I could tell he was lying. I also had proof that he was lying, because i just cleaned the lockers and he had nothing in there. I smirked to myself and told him to go ahead.
When he came out, i looked at him. He flinched when he caught my stare and turned his face. He dug his head into his sweater trying to hid his blush. How cute, i thought. Since it was a holiday and he came all the way here just to have a chat, i might as well go hang out with him today. "Hey, Zoro. You wanna hang out today?" i asked with a big goofy grin on my face.
He looked at me and grinned back. I took that as a yes.
We walked outside for awhile. Again, i did most of the talking. We argued and laughed at each other. Then i suddenly said something i was suppose to keep in my head. I stopped, and i stepped in front of him.
"I always wanted a stylish boyfriend. One that was cute and was up to date with the latest gossip" He seemed to be a tad bit annoyed by this. "...But i rather choose to be with you, instead of the cutest guy on this planet." I grinned at him.

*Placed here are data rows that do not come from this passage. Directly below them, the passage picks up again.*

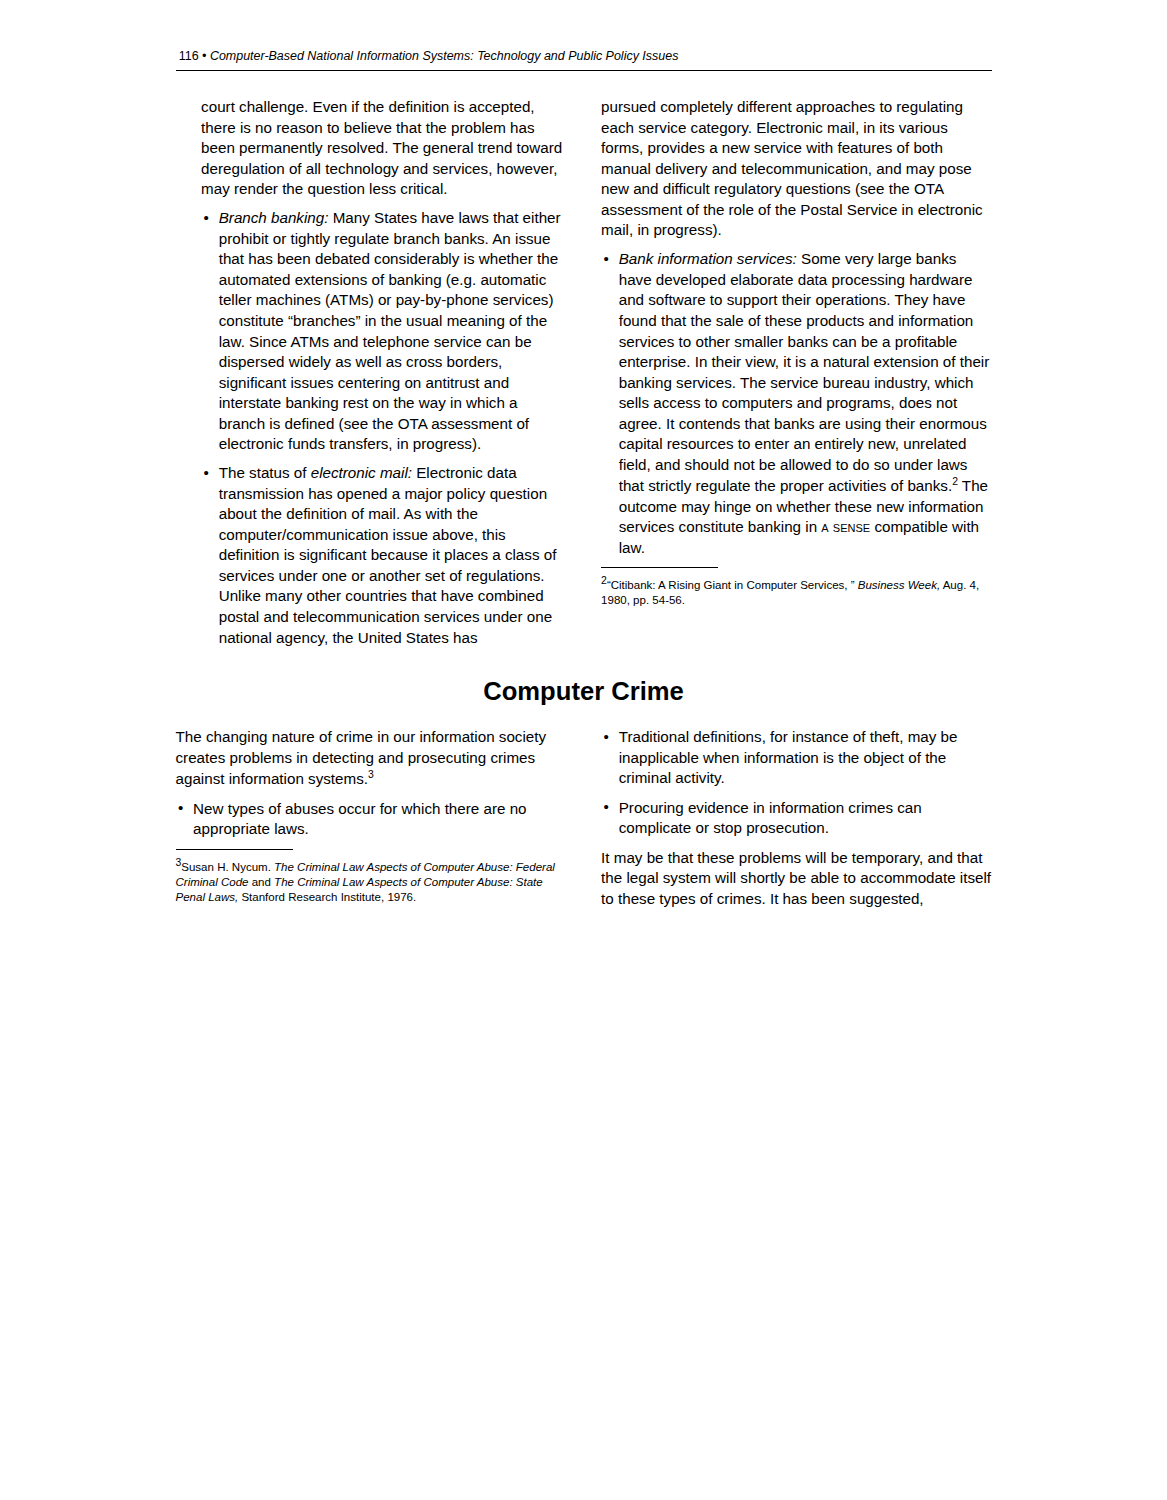116 • Computer-Based National Information Systems: Technology and Public Policy Issues
court challenge. Even if the definition is accepted, there is no reason to believe that the problem has been permanently resolved. The general trend toward deregulation of all technology and services, however, may render the question less critical.
Branch banking: Many States have laws that either prohibit or tightly regulate branch banks. An issue that has been debated considerably is whether the automated extensions of banking (e.g. automatic teller machines (ATMs) or pay-by-phone services) constitute “branches” in the usual meaning of the law. Since ATMs and telephone service can be dispersed widely as well as cross borders, significant issues centering on antitrust and interstate banking rest on the way in which a branch is defined (see the OTA assessment of electronic funds transfers, in progress).
The status of electronic mail: Electronic data transmission has opened a major policy question about the definition of mail. As with the computer/communication issue above, this definition is significant because it places a class of services under one or another set of regulations. Unlike many other countries that have combined postal and telecommunication services under one national agency, the United States has
pursued completely different approaches to regulating each service category. Electronic mail, in its various forms, provides a new service with features of both manual delivery and telecommunication, and may pose new and difficult regulatory questions (see the OTA assessment of the role of the Postal Service in electronic mail, in progress).
Bank information services: Some very large banks have developed elaborate data processing hardware and software to support their operations. They have found that the sale of these products and information services to other smaller banks can be a profitable enterprise. In their view, it is a natural extension of their banking services. The service bureau industry, which sells access to computers and programs, does not agree. It contends that banks are using their enormous capital resources to enter an entirely new, unrelated field, and should not be allowed to do so under laws that strictly regulate the proper activities of banks.2 The outcome may hinge on whether these new information services constitute banking in a sense compatible with law.
2“Citibank: A Rising Giant in Computer Services, ” Business Week, Aug. 4, 1980, pp. 54-56.
Computer Crime
The changing nature of crime in our information society creates problems in detecting and prosecuting crimes against information systems.3
New types of abuses occur for which there are no appropriate laws.
3 Susan H. Nycum. The Criminal Law Aspects of Computer Abuse: Federal Criminal Code and The Criminal Law Aspects of Computer Abuse: State Penal Laws, Stanford Research Institute, 1976.
Traditional definitions, for instance of theft, may be inapplicable when information is the object of the criminal activity.
Procuring evidence in information crimes can complicate or stop prosecution.
It may be that these problems will be temporary, and that the legal system will shortly be able to accommodate itself to these types of crimes. It has been suggested,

He's scowling face turned into a disappointed face. I began to worry, i thought he'd be happy to hear me confess. I was about to say something to break the silence, but he cut me off.
"You know already, i'm not cute. I'm not romantic. I know for sure i'd probably make you cry. I'm rough with people. and i don't care about how i look like, so being stylish is out of the question for me. With all that, are you still willing to be with me?" he asked seriously.
I smiled. "Definitely."
His face turned pitch red. "Then...i'm in your care."
He wasn't my ideal, but definitely. He was the prefect boyfriend.